Quello che è successo in passato ci aiuta a capire cosa potrà succedere ancora?
“Lo studio delle serie storiche ha una sua validità ed è di indubbio interesse. Può aiutare tutti noi a farci un’idea, ma non ci consente di prevedere cosa potrà o cosa non potrà accadere”.
Tradotto, non può rassicurare sul fatto che non si verificheranno terremoti di un’intensità superiore alla media?
“È così: servirebbe la sfera di cristallo per capire se una scossa di intensità x è il preludio a uno sciame più importante oppure sarà accompagnata da altre di minore intensità.
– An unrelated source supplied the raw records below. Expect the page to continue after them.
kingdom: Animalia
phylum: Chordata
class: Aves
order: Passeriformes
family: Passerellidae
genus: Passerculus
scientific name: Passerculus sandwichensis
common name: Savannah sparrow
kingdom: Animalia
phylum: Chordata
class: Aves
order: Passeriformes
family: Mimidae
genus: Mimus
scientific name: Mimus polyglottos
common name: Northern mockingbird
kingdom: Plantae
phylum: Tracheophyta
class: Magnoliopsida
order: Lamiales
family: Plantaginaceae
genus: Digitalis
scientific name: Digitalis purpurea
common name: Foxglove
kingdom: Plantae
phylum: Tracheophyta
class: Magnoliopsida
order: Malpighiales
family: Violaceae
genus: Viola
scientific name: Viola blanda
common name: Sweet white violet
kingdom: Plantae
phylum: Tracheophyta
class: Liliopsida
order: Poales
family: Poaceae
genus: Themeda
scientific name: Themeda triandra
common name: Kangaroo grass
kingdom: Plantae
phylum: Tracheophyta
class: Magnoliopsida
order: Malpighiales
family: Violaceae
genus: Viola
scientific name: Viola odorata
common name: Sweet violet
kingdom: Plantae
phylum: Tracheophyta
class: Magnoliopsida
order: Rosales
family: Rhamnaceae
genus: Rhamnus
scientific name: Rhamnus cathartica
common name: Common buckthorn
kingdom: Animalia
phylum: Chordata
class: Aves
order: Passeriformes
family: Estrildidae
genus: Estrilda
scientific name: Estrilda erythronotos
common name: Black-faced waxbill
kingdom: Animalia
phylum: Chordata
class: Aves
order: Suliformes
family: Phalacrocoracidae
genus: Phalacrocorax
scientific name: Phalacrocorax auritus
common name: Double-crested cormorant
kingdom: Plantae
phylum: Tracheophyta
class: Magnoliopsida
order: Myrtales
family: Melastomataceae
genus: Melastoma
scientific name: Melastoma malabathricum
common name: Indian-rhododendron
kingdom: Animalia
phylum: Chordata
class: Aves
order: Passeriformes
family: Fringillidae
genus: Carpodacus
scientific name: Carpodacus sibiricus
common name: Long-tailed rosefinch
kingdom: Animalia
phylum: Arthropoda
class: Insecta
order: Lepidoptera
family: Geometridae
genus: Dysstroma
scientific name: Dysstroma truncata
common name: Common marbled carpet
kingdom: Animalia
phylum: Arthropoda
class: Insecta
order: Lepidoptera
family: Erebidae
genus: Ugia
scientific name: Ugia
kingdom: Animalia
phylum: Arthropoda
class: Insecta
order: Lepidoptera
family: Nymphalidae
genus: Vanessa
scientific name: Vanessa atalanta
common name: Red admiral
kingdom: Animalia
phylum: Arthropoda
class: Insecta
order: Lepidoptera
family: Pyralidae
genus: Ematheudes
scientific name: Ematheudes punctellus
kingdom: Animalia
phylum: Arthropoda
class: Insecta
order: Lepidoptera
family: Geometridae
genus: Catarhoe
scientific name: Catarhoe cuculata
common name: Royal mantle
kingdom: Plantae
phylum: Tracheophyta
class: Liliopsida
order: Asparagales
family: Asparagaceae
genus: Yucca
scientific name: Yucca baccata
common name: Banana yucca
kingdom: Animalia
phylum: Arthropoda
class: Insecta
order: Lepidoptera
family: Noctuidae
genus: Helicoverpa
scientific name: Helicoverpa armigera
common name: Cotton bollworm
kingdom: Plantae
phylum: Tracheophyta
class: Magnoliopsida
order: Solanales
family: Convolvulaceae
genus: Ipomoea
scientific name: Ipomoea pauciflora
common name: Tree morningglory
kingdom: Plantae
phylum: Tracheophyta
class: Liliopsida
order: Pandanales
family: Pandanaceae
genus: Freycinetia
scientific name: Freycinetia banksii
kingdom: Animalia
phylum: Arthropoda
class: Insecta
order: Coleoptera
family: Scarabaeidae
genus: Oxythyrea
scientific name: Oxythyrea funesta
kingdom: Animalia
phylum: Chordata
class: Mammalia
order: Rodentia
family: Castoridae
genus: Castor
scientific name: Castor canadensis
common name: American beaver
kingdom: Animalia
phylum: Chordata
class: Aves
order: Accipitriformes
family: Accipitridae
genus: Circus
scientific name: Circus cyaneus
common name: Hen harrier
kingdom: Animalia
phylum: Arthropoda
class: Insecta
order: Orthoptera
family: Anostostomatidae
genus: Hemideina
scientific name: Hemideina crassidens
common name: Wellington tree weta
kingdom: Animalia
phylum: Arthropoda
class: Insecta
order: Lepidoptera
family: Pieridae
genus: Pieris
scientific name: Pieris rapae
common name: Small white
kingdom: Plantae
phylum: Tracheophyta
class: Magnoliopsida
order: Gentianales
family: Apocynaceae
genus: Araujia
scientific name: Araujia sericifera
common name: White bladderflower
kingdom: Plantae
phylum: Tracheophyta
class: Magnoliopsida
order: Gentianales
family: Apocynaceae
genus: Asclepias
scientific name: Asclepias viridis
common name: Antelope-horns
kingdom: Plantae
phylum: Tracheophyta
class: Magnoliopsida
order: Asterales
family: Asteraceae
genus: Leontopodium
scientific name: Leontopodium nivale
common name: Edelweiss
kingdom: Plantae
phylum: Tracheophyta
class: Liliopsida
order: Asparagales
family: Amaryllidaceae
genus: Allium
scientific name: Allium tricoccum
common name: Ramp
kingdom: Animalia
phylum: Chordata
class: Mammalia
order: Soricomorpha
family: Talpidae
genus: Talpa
Questo non vuole dire che dobbiamo allarmarci più del dovuto, ma nemmeno sottovalutare l’evento e dire che il pericolo non esiste”.
È un tema su cui, vedi L’Aquila, si è aperto anche un lungo fronte giudiziario.
“La verità è che non siamo in grado di fare previsioni attendibili sull’attività sismica; farlo basandosi sullo studio della sismicità storica significa non mettere in conto che esistono possibili e imprevedibili forme di evoluzione. In Italia si annoverano nella storia della sismicità recente decine di casi. A San Giuliano di Puglia, territorio che non era classificato come sismico, crollò una scuola con le drammatiche conseguenze che tutti ricordiamo. Rischia di essere fuorviante concentrarsi sul passato, che pure fornisce importanti indicazioni, e raccomando invece di adottare le norme comportamentali stilate dalla Protezione civile in caso di sisma”.
Certo che la coincidenza temporale con quanto accaduto a inizio febbraio 2023è sorprendente: è una casualità?
“Non saprei dirlo: probabilmente no, dal momento che gli epicentri dei due eventi sono molto vicini. Anche se nessuno può affermare con certezza che a muoversi siano le stesse faglie o faglie limitrofe, o che ancora non si tratti del rilascio di tensioni accumulate due anni fa”.